◆ Task to complete:
From the start of the listing through the line containing "Mochi de horchata: la", replace "Kollege" with "Gast" and reproduce those lines with no other change. Leave the pictures out.

◆ Data records:
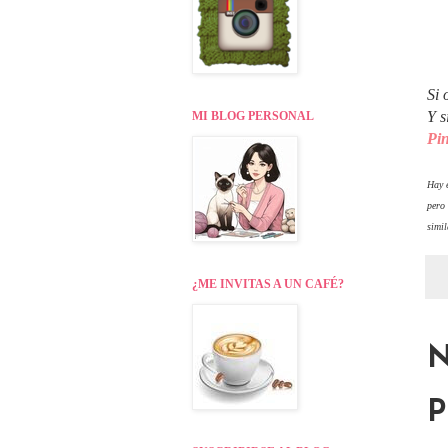
Si 
Y s
MI BLOG PERSONAL
Pin
Hay e
pero
simil
¿ME INVITAS A UN CAFÉ?
N
P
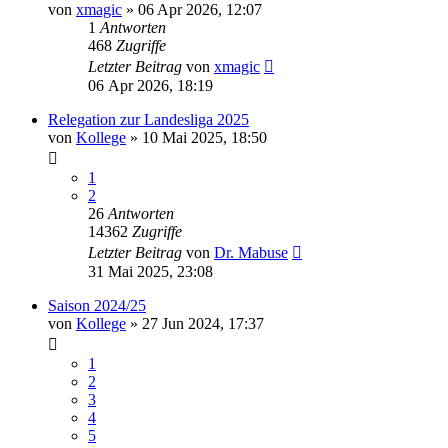
von
xmagic
»
06 Apr 2026, 12:07
1
Antworten
468
Zugriffe
Letzter Beitrag
von
xmagic
06 Apr 2026, 18:19
Relegation zur Landesliga 2025
von
Kollege
»
10 Mai 2025, 18:50
1
2
26
Antworten
14362
Zugriffe
Letzter Beitrag
von
Dr. Mabuse
31 Mai 2025, 23:08
Saison 2024/25
von
Kollege
»
27 Jun 2024, 17:37
1
2
3
4
5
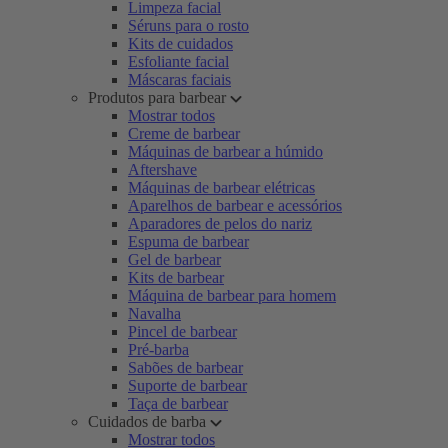
Limpeza facial
Séruns para o rosto
Kits de cuidados
Esfoliante facial
Máscaras faciais
Produtos para barbear
Mostrar todos
Creme de barbear
Máquinas de barbear a húmido
Aftershave
Máquinas de barbear elétricas
Aparelhos de barbear e acessórios
Aparadores de pelos do nariz
Espuma de barbear
Gel de barbear
Kits de barbear
Máquina de barbear para homem
Navalha
Pincel de barbear
Pré-barba
Sabões de barbear
Suporte de barbear
Taça de barbear
Cuidados de barba
Mostrar todos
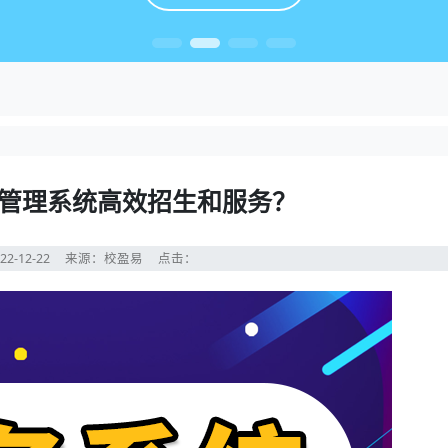
管理系统高效招生和服务？
22-12-22
来源：校盈易
点击：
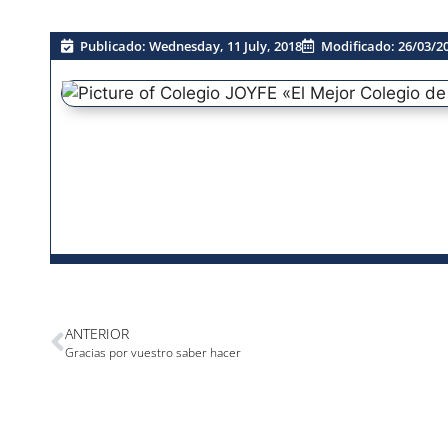
Publicado:
Wednesday, 11 July, 2018
Modificado: 26/03/2
ANTERIOR
Gracias por vuestro saber hacer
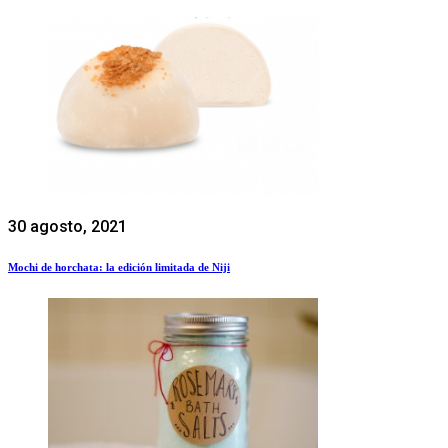
30 agosto, 2021
Mochi de horchata: la edición limitada de Niji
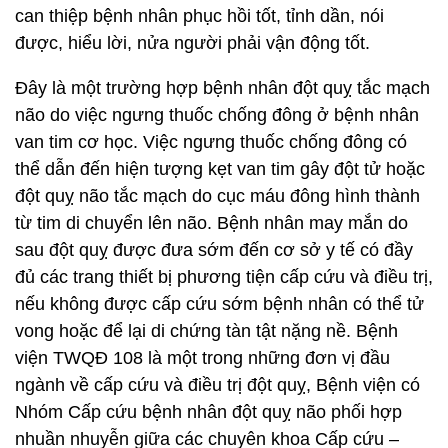
can thiệp bệnh nhân phục hồi tốt, tỉnh dần, nói
được, hiểu lời, nửa người phải vận động tốt.
Đây là một trường hợp bệnh nhân đột quỵ tắc mạch
não do việc ngưng thuốc chống đông ở bệnh nhân
van tim cơ học. Việc ngưng thuốc chống đông có
thể dẫn đến hiện tượng kẹt van tim gây đột tử hoặc
đột quỵ não tắc mạch do cục máu đông hình thành
từ tim di chuyển lên não. Bệnh nhân may mắn do
sau đột quỵ được đưa sớm đến cơ sở y tế có đầy
đủ các trang thiết bị phương tiện cấp cứu và điều trị,
nếu không được cấp cứu sớm bệnh nhân có thể tử
vong hoặc để lại di chứng tàn tật nặng nề. Bệnh
viện TWQĐ 108 là một trong những đơn vị đầu
ngành về cấp cứu và điều trị đột quỵ, Bệnh viện có
Nhóm Cấp cứu bệnh nhân đột quỵ não phối hợp
nhuần nhuyễn giữa các chuyên khoa Cấp cứu –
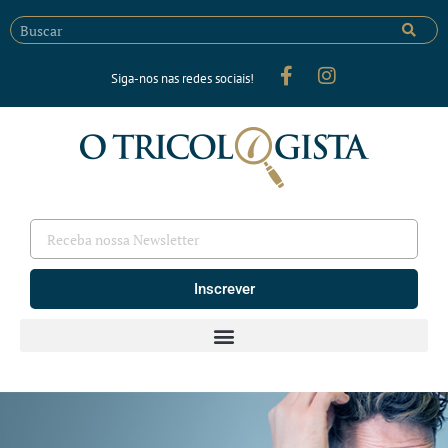
Siga-nos nas redes sociais!
Inscrever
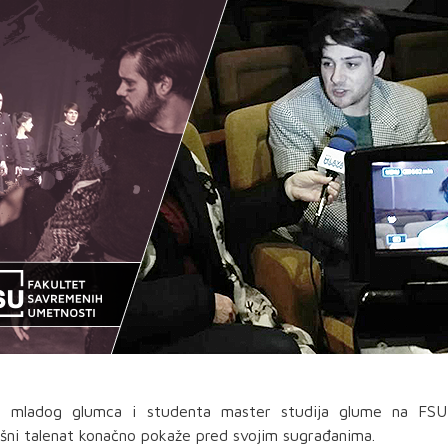
za mladog glumca i studenta master studija glume na FSU
skošni talenat konačno pokaže pred svojim sugrađanima.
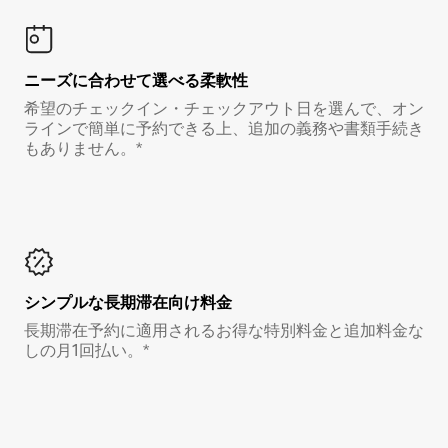
ニーズに合わせて選べる柔軟性
希望のチェックイン・チェックアウト日を選んで、オン
ラインで簡単に予約できる上、追加の義務や書類手続き
もありません。*
シンプルな長期滞在向け料金
長期滞在予約に適用されるお得な特別料金と追加料金な
しの月1回払い。*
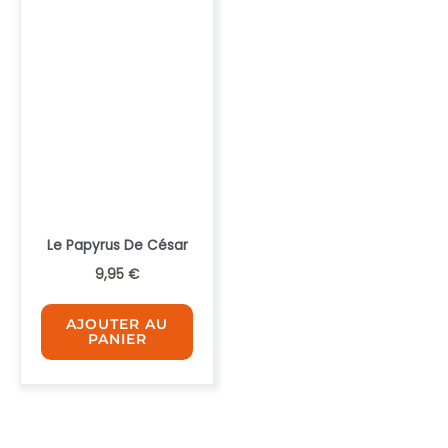
Le Papyrus De César
9,95
€
AJOUTER AU
PANIER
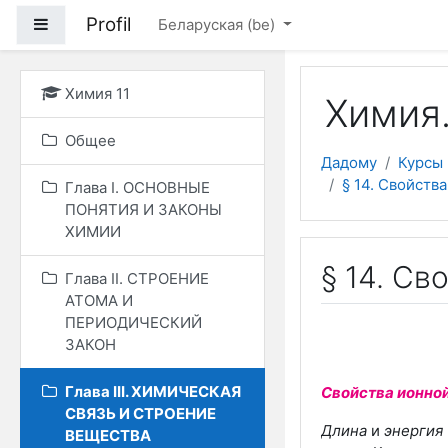
Прапусціць і перайсці
Profil
Side panel
Беларуская ‎(be)‎
Химия 11
Химия.
Общее
Дадому
Курсы
§ 14. Свойств
Глава I. ОСНОВНЫЕ
ПОНЯТИЯ И ЗАКОНЫ
ХИМИИ
§ 14. Св
Глава II. СТРОЕНИЕ
АТОМА И
ПЕРИОДИЧЕСКИЙ
ЗАКОН
Глава III. ХИМИЧЕСКАЯ
Свойства ионной
СВЯЗЬ И СТРОЕНИЕ
Длина
и
энергия
ВЕЩЕСТВА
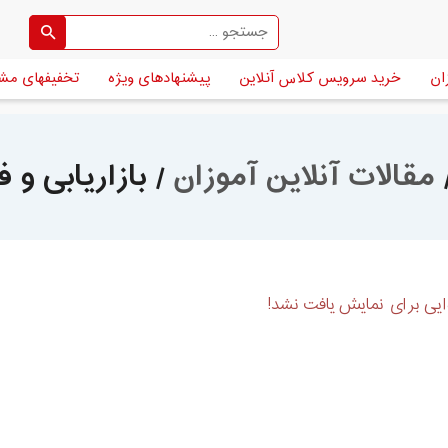
ان
خرید سرویس کلاس آنلاین
پیشنهادهای ویژه
تخفیفهای مش
مقالات آنلاین آموزان
/ بازاریابی و
یی برای نمایش یافت نشد!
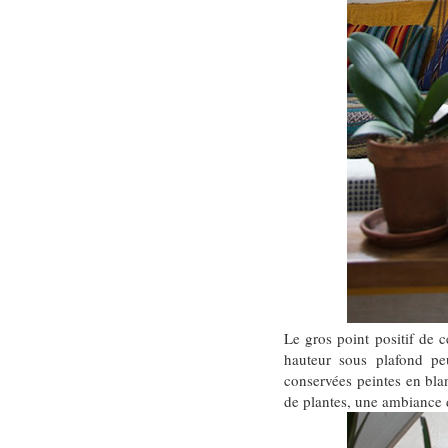
Le gros point positif de c
hauteur sous plafond peu
conservées peintes en bl
de plantes, une ambiance 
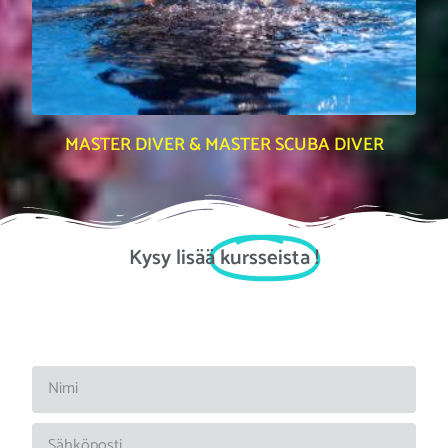
MASTER DIVER & MASTER SCUBA DIVER
Kysy lisää
kursseista
!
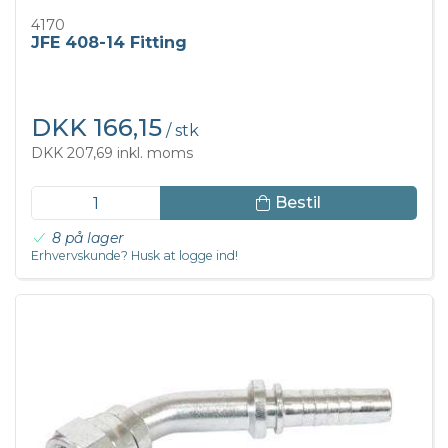
4170
JFE 408-14 Fitting
DKK 166,15
/ stk
DKK 207,69 inkl. moms
Bestil
8 på lager
Erhvervskunde? Husk at logge ind!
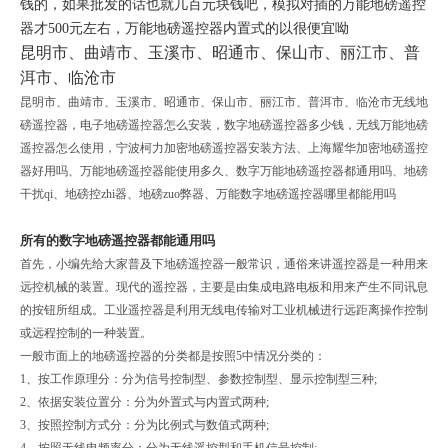
钱的，如果批发的话也就几百元块钱吧，模拟对插的万能地磅遥控
器才500元左右，万能地磅遥控器内置式的以很便宜呦
昆明市、曲靖市、玉溪市、昭通市、保山市、丽江市、普
洱市、临沧市
昆明市、曲靖市、玉溪市、昭通市、保山市、丽江市、普洱市、临沧市无线地
磅遥控器，电子地磅遥控器怎么安装，数字地磅遥控器多少钱，无线万能地磅
遥控器怎么使用，宁波柯力加密地磅遥控器安装方法、上海耀华加密地磅遥控
器好用吗、万能地磅遥控器能使用多久、数字万能地磅遥控器都通用吗、地磅
干扰qi、地磅控zhi器、地磅zuo弊器、万能数字地磅遥控器哪里都能用吗
所有的数字地磅遥控器都能通用吗
首先，小编先给大家普及下地磅遥控器一般常识，通俗来讲遥控器是一种用来
远控机械的装置。现代的遥控器，主要是由集成电路电板和用来产生不同讯息
的按钮所组成。工业遥控器是利用无线电传输对工业机械进行远距离操作控制
或远程控制的一种装置。
一般市面上的地磅遥控器的分类都是按照5中情况分类的：
1、按工作原理分：分为信号控制型、参数控制型、显示控制型三种;
2、依据安装位置分：分为外置式与内置式两种;
3、按照控制方式分：分为比例式与数值式两种;
4、按照无线电频率分：分为无线遥控型和手机信号控制;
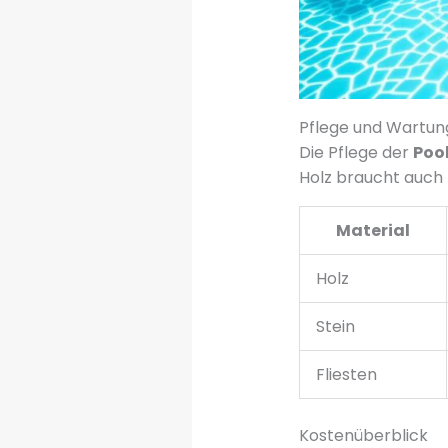
Pflege und Wartun
Die Pflege der
Poo
Holz braucht auch 
Material
Holz
Stein
Fliesten
Kostenüberblick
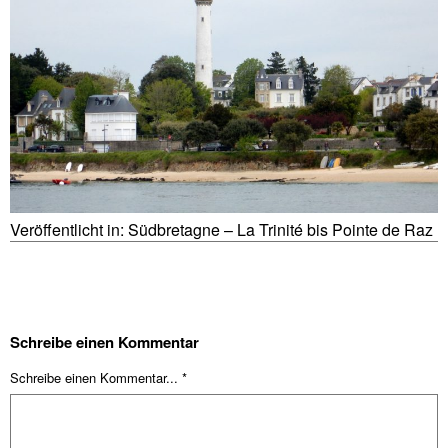
Veröffentlicht in:
Südbretagne – La Trinité bis Pointe de Raz
Schreibe einen Kommentar
Schreibe einen Kommentar... *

◆ Solution for this problem:
Si 
Y s
MI BLOG PERSONAL
Pin
Hay e
pero
simil
¿ME INVITAS A UN CAFÉ?
N
P
von
xmagic
»
06 Apr 2026, 12:07
1
Antworten
468
Zugriffe
Letzter Beitrag
von
xmagic
06 Apr 2026, 18:19
Relegation zur Landesliga 2025
von
Gast
»
10 Mai 2025, 18:50
1
2
26
Antworten
14362
Zugriffe
Letzter Beitrag
von
Dr. Mabuse
31 Mai 2025, 23:08
Saison 2024/25
von
Gast
»
27 Jun 2024, 17:37
1
2
3
4
5
Limpeza facial
Séruns para o rosto
Kits de cuidados
Esfoliante facial
Máscaras faciais
Produtos para barbear
Mostrar todos
Creme de barbear
Máquinas de barbear a húmido
Aftershave
Máquinas de barbear elétricas
Aparelhos de barbear e acessórios
Aparadores de pelos do nariz
Espuma de barbear
Gel de barbear
Kits de barbear
Máquina de barbear para homem
Navalha
Pincel de barbear
Pré-barba
Sabões de barbear
Suporte de barbear
Taça de barbear
Cuidados de barba
Mostrar todos
管理系统高效招生和服务？
22-12-22
来源：校盈易
点击：
Publicado:
Wednesday, 11 July, 2018
Modificado: 26/03/2
ANTERIOR
Gracias por vuestro saber hacer
30 agosto, 2021
Mochi de horchata: la edición limitada de Niji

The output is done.